The legislation this past session, House Bill 158, amended the state’s property tax code by allowing homeowners who qualified for previous tax credits to get an additional refund. It also defined “total real property tax” as a tax that “does not include any adjustment for any other property tax credit … claimed against the property tax imposed on the dwelling.” 

That change effectively corrected a mistake in which residents were being penalized for getting other tax credits, which should not have affected the homeowners’ property tax credit, Carr said.


Olney resident Louis Wilen first realized the error on tax bills in 2016. For four years, he lobbied state lawmakers to change the tax law, so that he and what turned out to be thousands of other Maryland homeowners could each get back hundreds or thousands of dollars from the state, Fox 5 reported in April. 

Zucker said residents 70 years and older will automatically be sent a check in the mail to retroactively get what they are owed. 

Meghann Malone, a public information officer for the state’s Department of Assessments and Taxation, wrote in an email that anybody above that age would still need to apply, but would be sent money for the past three years. She added that the tax credit is restricted by income eligibility, not age. 

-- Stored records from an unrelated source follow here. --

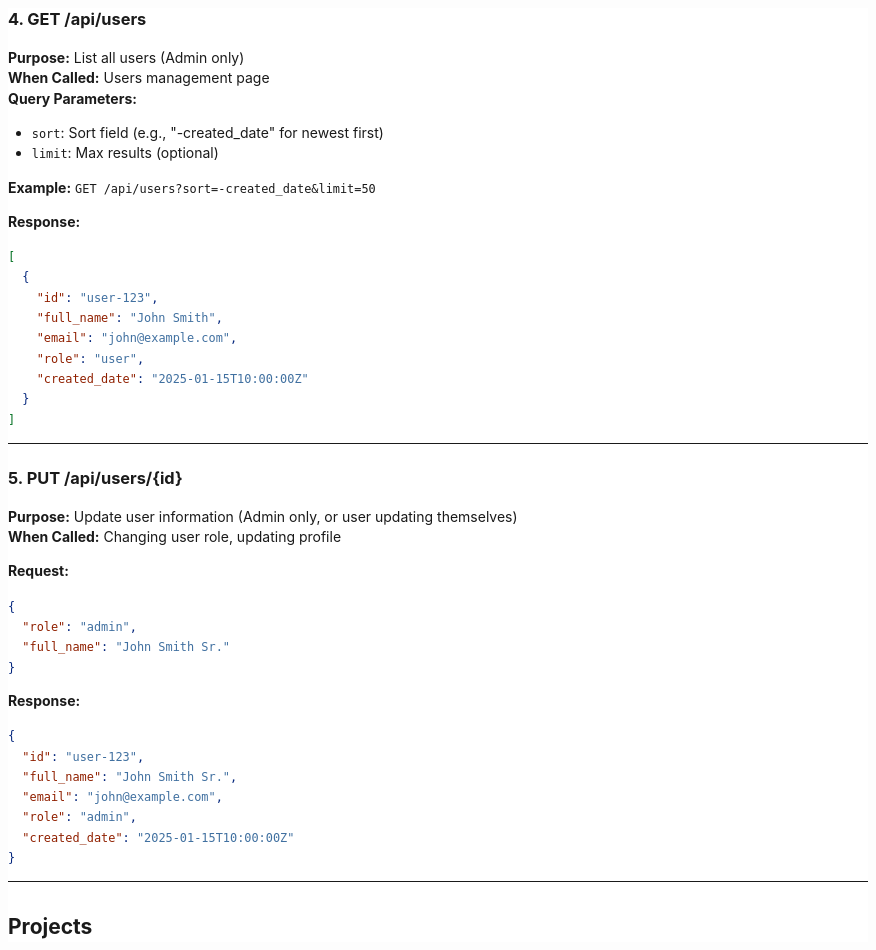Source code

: ### 4. GET /api/users

**Purpose:** List all users (Admin only)  
**When Called:** Users management page  
**Query Parameters:**

- `sort`: Sort field (e.g., "-created_date" for newest first)
- `limit`: Max results (optional)

**Example:** `GET /api/users?sort=-created_date&limit=50`

**Response:**

```json
[
  {
    "id": "user-123",
    "full_name": "John Smith",
    "email": "john@example.com",
    "role": "user",
    "created_date": "2025-01-15T10:00:00Z"
  }
]
```

---

### 5. PUT /api/users/{id}

**Purpose:** Update user information (Admin only, or user updating themselves)  
**When Called:** Changing user role, updating profile

**Request:**

```json
{
  "role": "admin",
  "full_name": "John Smith Sr."
}
```

**Response:**

```json
{
  "id": "user-123",
  "full_name": "John Smith Sr.",
  "email": "john@example.com",
  "role": "admin",
  "created_date": "2025-01-15T10:00:00Z"
}
```

---

## Projects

“For instance, if I’m over 70 and I’m just now finding out about the credit, I would be eligible to also apply for years 2018, 2019 and 2020,” Malone wrote. “Anyone younger than 70 would only be eligible to apply for 2021.”

Elrich said that last year, more than 4,300 property owners received more than $5.6 million in tax credits. The average credit was $1,290.

“That is a significant amount for many of these families,” Elrich said.


Elrich, Zucker and Carr said many more families probably qualify for the task credit. They are trying to raise awareness as working families struggle financially due to the coronavirus pandemic. 

“Right now, we feel like it’s being a little underutilized,” Zucker said.